Świętokrzyski Ośrodek Doradztwa Rolniczego w Modliszewicach Modliszewice, ul. Piotrkowska 30, 26-200 Końskie

Strona główna/Aktualności/Czy już teraz mamy w Polsce suszę?

Czy już teraz mamy w Polsce suszę?

2020-01-27

Zima jest w rolnictwie (a zwłaszcza w produkcji roślinnej) okresem o mniejszej intensywności prac wykonywanych w gospodarstwie. W tym czasie rolnicy poświęcają czas na przygotowania do kolejnego sezonu. Wykonują przede wszystkim niezbędne prace związane z konserwacją parku maszynowego, mają także czas na zapoznanie się z nowinkami na rynku rolniczym i zakup środków do produkcji (nawozów, środków ochrony roślin). Mają w końcu czas na zastanowienie się nad opłacalnością i wyborem przyszłych upraw.

Artykuł zapowiada się sielsko i można by pisać o tym co rolnicy - jak każdego roku - mogą zimą robić. W tym miejscu niestety trzeba tę sielankę przerwać i zburzyć wśród producentów rolnych ten względny spokój. Można zadać sobie pytanie czy jest sens „straszyć” rolników, czy też nie. Jedno jest pewne - nie unikniemy zachodzących zmian i nie zmienimy faktów wynikających z rezultatów prowadzonych badań.

Chodzi o SUSZĘ.

Każdy myśli: OK, mamy zimę, za oknem jest pochmurno, wilgotno. Przecież susza odeszła wraz z ostatnimi gorącymi dniami ubiegłego roku… Niestety, nic bardziej mylnego!

Nie jesteśmy już w stanie uniknąć globalnych zmian klimatycznych. Susza w Polsce zaczyna być zjawiskiem coraz częstszym. W latach od 1950 do 1980 susze występowały średnio co pięć lat, w latach 1980-2012 występowały już co trzy lata, a w ostatnich kilku latach susza występuje już corocznie. Przypomnijmy, że susza występuje w kilku typach. Rozróżniamy susze: atmosferyczną, rolniczą, hydrologiczną (dotyczy wód powierzchniowych) i hydrogeologiczną (dotyczy wód podziemnych). Najbardziej odczuwalna w ubiegłym roku dla Polaków była susza rolnicza.

--

Zadania i ćwiczenia
**1.** Na podstawie fragmentu dokumentu o suszy w Polsce wyjaśnij w jednym–trzech zdaniach, dlaczego zimą rolnicy mają czas na przygotowania do kolejnego sezonu.
**2.** Wymień wszystkie typy suszy rozróżniane we fragmencie dokumentu o suszy w Polsce.
**3.** Jak często według fragmentu dokumentu o suszy występowały susze w Polsce w latach 1980–2012?

Dane do przeglądu
--

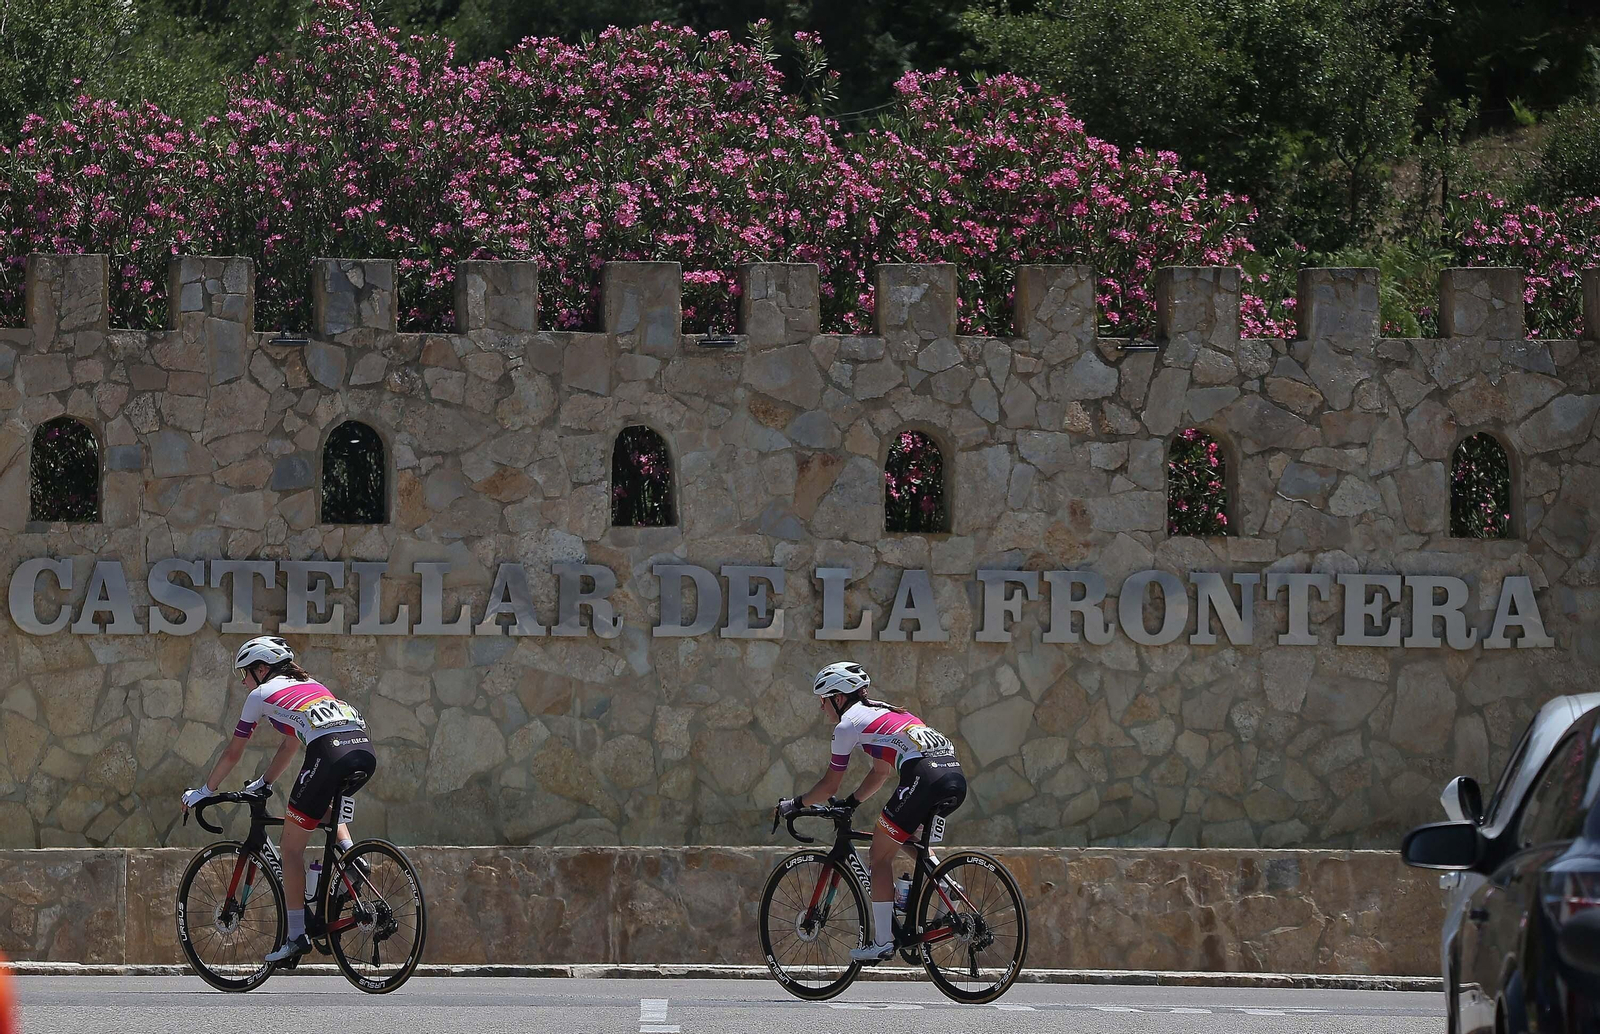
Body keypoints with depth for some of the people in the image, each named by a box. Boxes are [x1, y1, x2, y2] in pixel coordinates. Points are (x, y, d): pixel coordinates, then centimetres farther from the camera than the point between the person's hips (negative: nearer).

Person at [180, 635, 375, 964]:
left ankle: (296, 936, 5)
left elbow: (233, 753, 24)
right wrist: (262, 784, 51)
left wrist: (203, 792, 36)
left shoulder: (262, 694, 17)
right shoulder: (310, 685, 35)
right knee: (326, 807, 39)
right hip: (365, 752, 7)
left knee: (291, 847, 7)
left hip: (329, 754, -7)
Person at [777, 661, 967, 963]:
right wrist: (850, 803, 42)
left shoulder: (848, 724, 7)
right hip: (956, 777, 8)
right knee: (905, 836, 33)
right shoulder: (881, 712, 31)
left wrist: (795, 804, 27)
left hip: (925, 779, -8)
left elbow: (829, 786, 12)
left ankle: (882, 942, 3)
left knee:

--

Odpowiedzi poniżej
**1.** Zima jest w rolnictwie, zwłaszcza w produkcji roślinnej, okresem o mniejszej intensywności prac w gospodarstwie. Dzięki temu rolnicy mogą zająć się konserwacją parku maszynowego, zapoznaniem się z nowinkami rynkowymi, zakupem środków do produkcji oraz zastanowieniem się nad opłacalnością i wyborem przyszłych upraw.

**2.** Susza atmosferyczna, susza rolnicza, susza hydrologiczna (dotyczy wód powierzchniowych) i susza hydrogeologiczna (dotyczy wód podziemnych).

**3.** Co trzy lata.